Brief 1: In the blog post on mapping ACLED conflict data, why were only incidents with more than 10 fatalities kept?
Brief 2: Carry on the blog post on mapping ACLED conflict data from the point where it stops.

Extract provided:
In the last two posts I did some exploration of a fascinating data set published by the Armed Conflict Location & Event Data Project (ACLED). You can find the code I used on github. The ACLED data lists incidents in armed conflicts all over Africa and some countries in South and Southeast Asia, since 1997 and in great detail.

At first, we used R and ggmap to plot the recorded incidents on a map. These can be protests or riots, but also outbursts of violence with many fatalities. To get a better overview we then used hierarchical clustering to group those conflicts temporally and spatially. Something like this might be of value for a NGO or a news outlet in need a system that automatically assigns a reported incident to a conflict without human interference.

While the clustering worked well, we had to play a little trick that you might have noticed if you read the last post. In our code, we had the following transformations applied to our data.

conflict.data <- conflict.data %>%
    filter(FATALITIES > 10) %>%
    mutate(lat=scale(LATITUDE),
           long=scale(LONGITUDE),
           time=scale(as.numeric(dmy(EVENT_DATE)))
           )

There, in line 2 you have it. We only considered incidents with more than 10 fatalities. This might make sense if one is only interested in armed conflicts, but we did it only because of limited memory on the computer the code ran on. Time to bring out the big(ish) guns.

Apache Spark is currently my favorite big data tool. You can run it on your laptop, on a small cluster, or on a warehouse. All with the same code, on the same interface, with the same language (today, we’ll do Python). And it’s lightning fast. The first step is to read the data into Spark. The ACLED set has some extra newlines in the description column, which is why we have to jump through some hoops (

csv

files usually use newlines as separator between records).

def read():
    with gzip.open('ACLED Version 6 All Africa 1997-2015_csv_dyadic.csv.gz') as inputFile:
        fullLine = ""
        for line in inputFile:
            fullLine += line
            if fullLine.count('"') % 2 == 0:
                yield string.replace(fullLine, "\n", " ")
                fullLine = ""
sourceFile = sc.parallelize(read())
def parseLine(line):
    parts = line.split(',')
    try:
        return ((float(parts[19]),
                float(parts[20]),
                 (datetime.datetime.now()

Data section:
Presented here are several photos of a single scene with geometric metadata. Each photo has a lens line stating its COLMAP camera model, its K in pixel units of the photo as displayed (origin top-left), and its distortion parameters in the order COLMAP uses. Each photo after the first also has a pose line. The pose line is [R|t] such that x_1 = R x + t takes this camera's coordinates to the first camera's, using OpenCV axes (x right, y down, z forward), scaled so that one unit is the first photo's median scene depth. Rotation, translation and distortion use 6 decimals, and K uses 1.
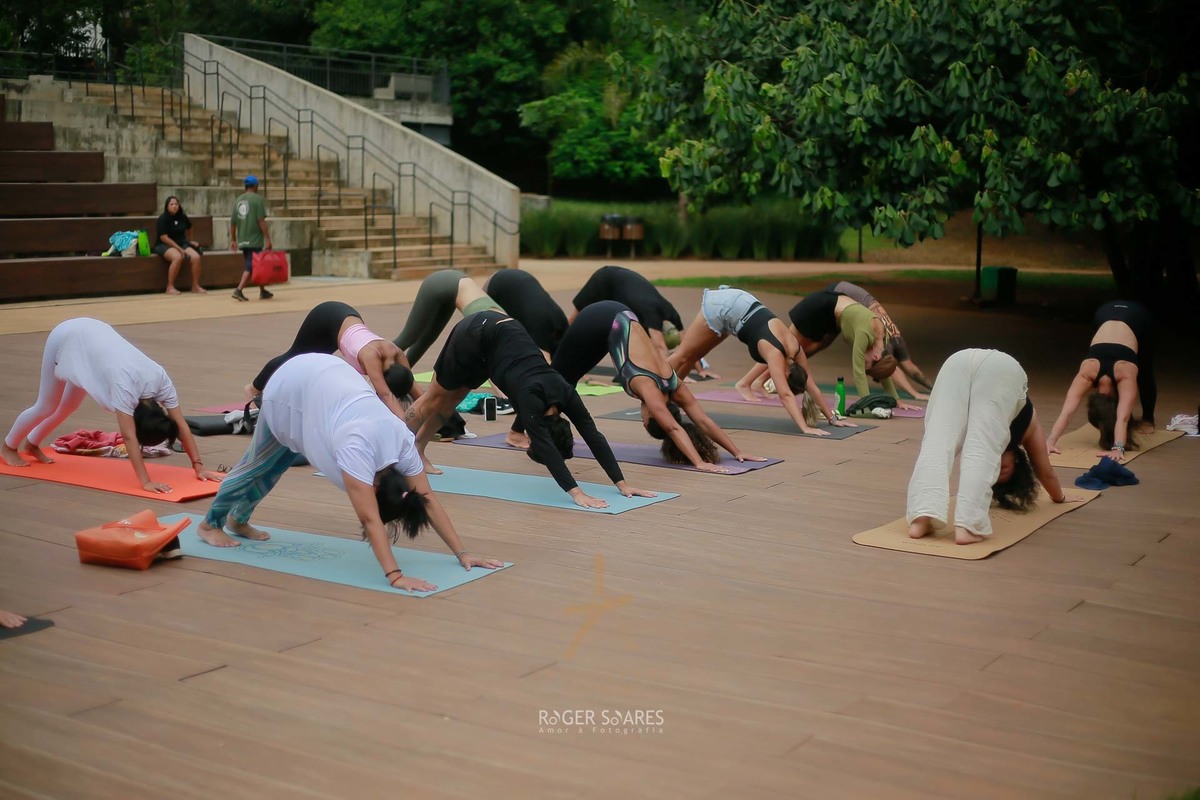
lens RADIAL K [[1715.5, 0, 597.3], [0, 1715.5, 328.5], [0, 0, 1]] dist [-0.129995, 0.008476]
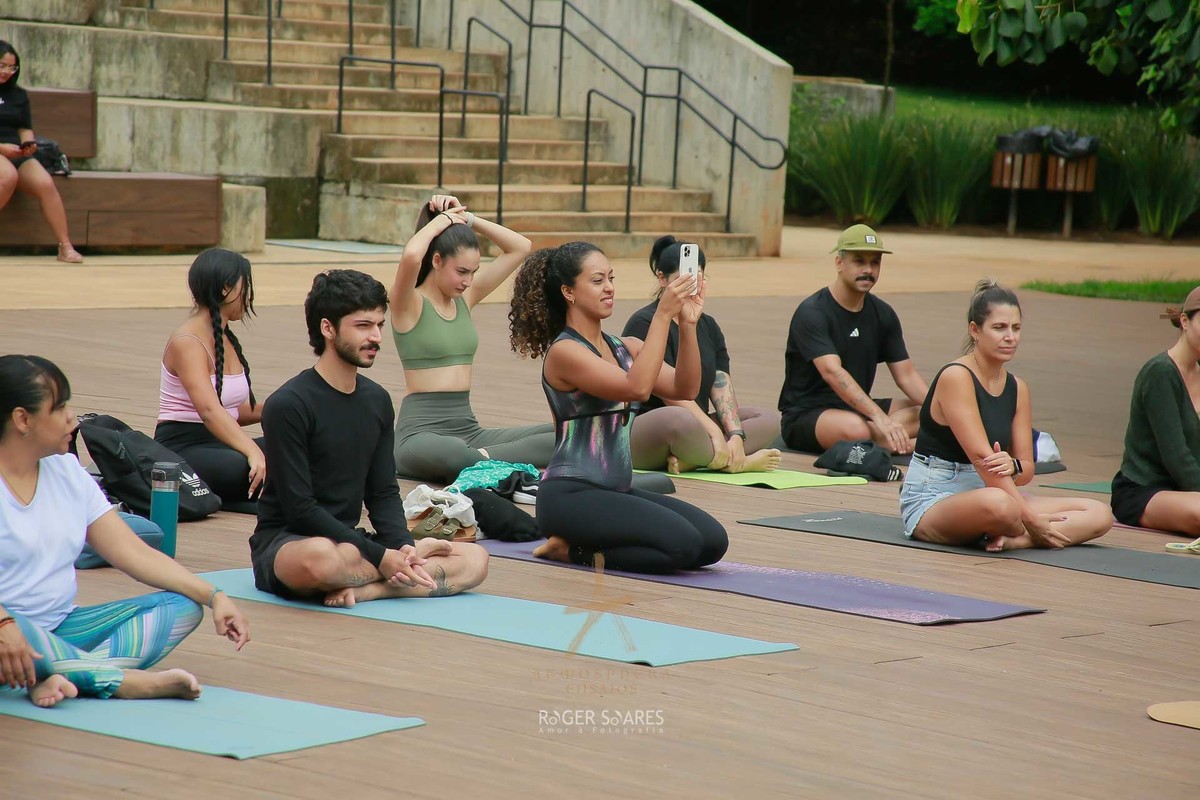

Response 1: Because of limited memory on the computer the code ran on.

Response 2:
                  - parse(parts[3]))
                 .total_seconds()),
                int(parts[-1]))
    except:
        pass
    return None
data = sourceFile\
    .map(parseLine)\
    .filter(lambda x: x)

Now we’re ready to cluster. Let’s look at the clustering methods Spark supports. In the documentation of MLLib, Spark’s preferred machine learning library, we find a number of choices. For simplicity, let’s stick to k-means. The advantage of k-means is that it’s a very simple but fast algorithm, but we have to specify the number of clusters we want to find. This can be bad for some applications, but since this is an educational post, let’s go for it. Remember that we have to scale our inputs as discussed last time, luckily Spark has a class that does just that for us.

features = data.map(lambda x: x[0])
fatalities = data.map(lambda x: x[1])
scaler = StandardScaler(withMean=True, withStd=True).fit(features)
normalizedData = scaler.transform(features)
nClusters = 10
model = KMeans().train(normalizedData, nClusters)
labels = model.predict(normalizedData)

To plot the data on a map, we use the amazing basemap package in python. You can check the notebook I used for this post if you are interested in the gory details. The result looks like this.

africa15

Again, the clustering looks sensible. A news outlet that wants to automatically assign conflict identifiers to incident reports might just use a model like this. Next time, I would like to dive a bit deeper into the data set and explore the individual clusters.